Asked if he now regrets supporting Biden’s election campaign, Prashar says he does, and believes that Biden’s public image as a loving elder only extends to certain groups.

“His famous loving, caring personality, that even more people like me are drawn in by and have seen in person, only extends to a few,” he said.

Keffiyeh a cherished gift

Prashar said his decision to don the keffiyeh, a scarf worn throughout many parts of the Middle East that has become an international symbol of the Palestinian national movement, was a choice he regularly makes, and was not particularly novel on Tuesday.

He said it is a piece of clothing he regularly wears as a memento of his time working in the occupied West Bank for Tony Blair, the ex-UK premier who also served as a Middle East Peace envoy until 2015.

The keffiyeh was gifted to him by a Palestinian woman who was a recipient of some of the microfinance projects on which Prashar had been working, he said.

It continues to remind him of the imperative of the Palestinian right to self-determination, which he emphasized is not an either-or proposition.

“It means something special to me from a special person. And also, once you experience the environment that is the Palestinian territories, you can’t unsee apartheid in its reality,” he said.

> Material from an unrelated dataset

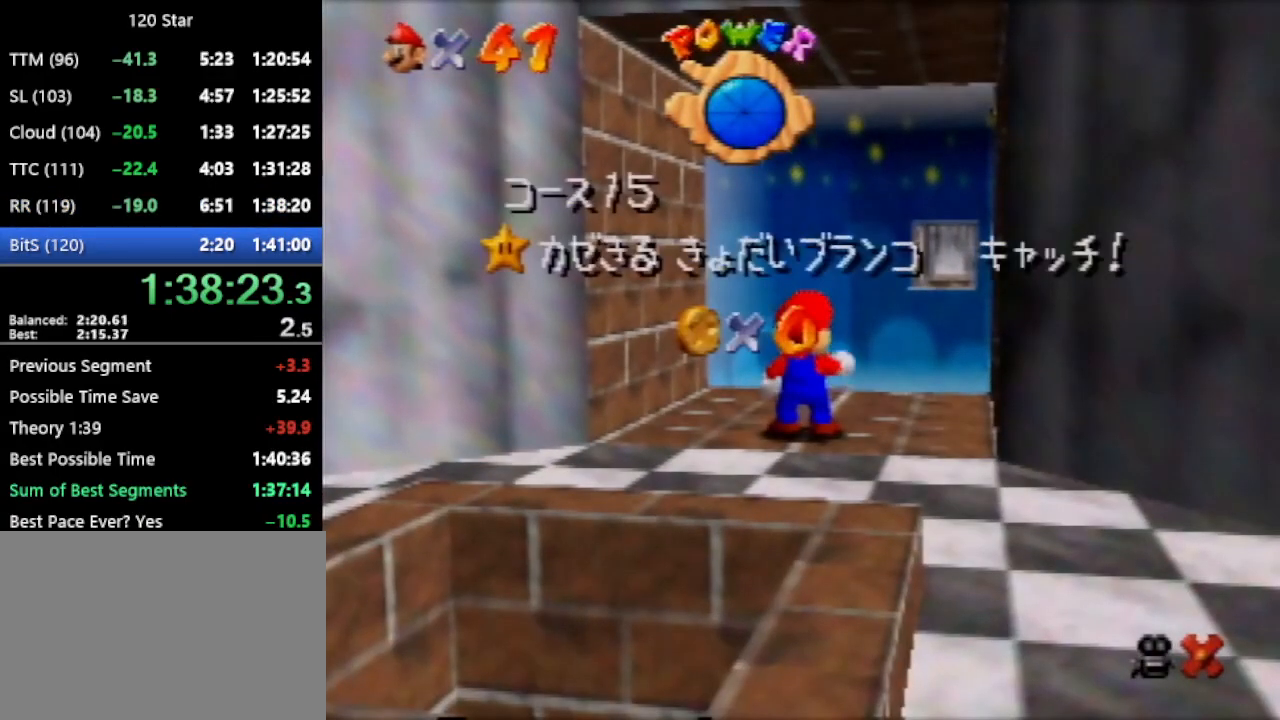
{"buttons": [], "left_stick": "center", "events": [[234, "A", "up"]]}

“This has always been a scarf that connects me to any liberation for Palestinian people, because to me … Palestinian liberation doesn’t mean Jewish people are unsafe.

“The idea that it’s so binary, that you can’t support liberation of a people, and if you do, you don’t want the others to exist, it’s such a binary argument that is polluting our politics right now. And that is what our president himself is contributing to. Unfortunately, people in office have a vested interest for us not to know that.”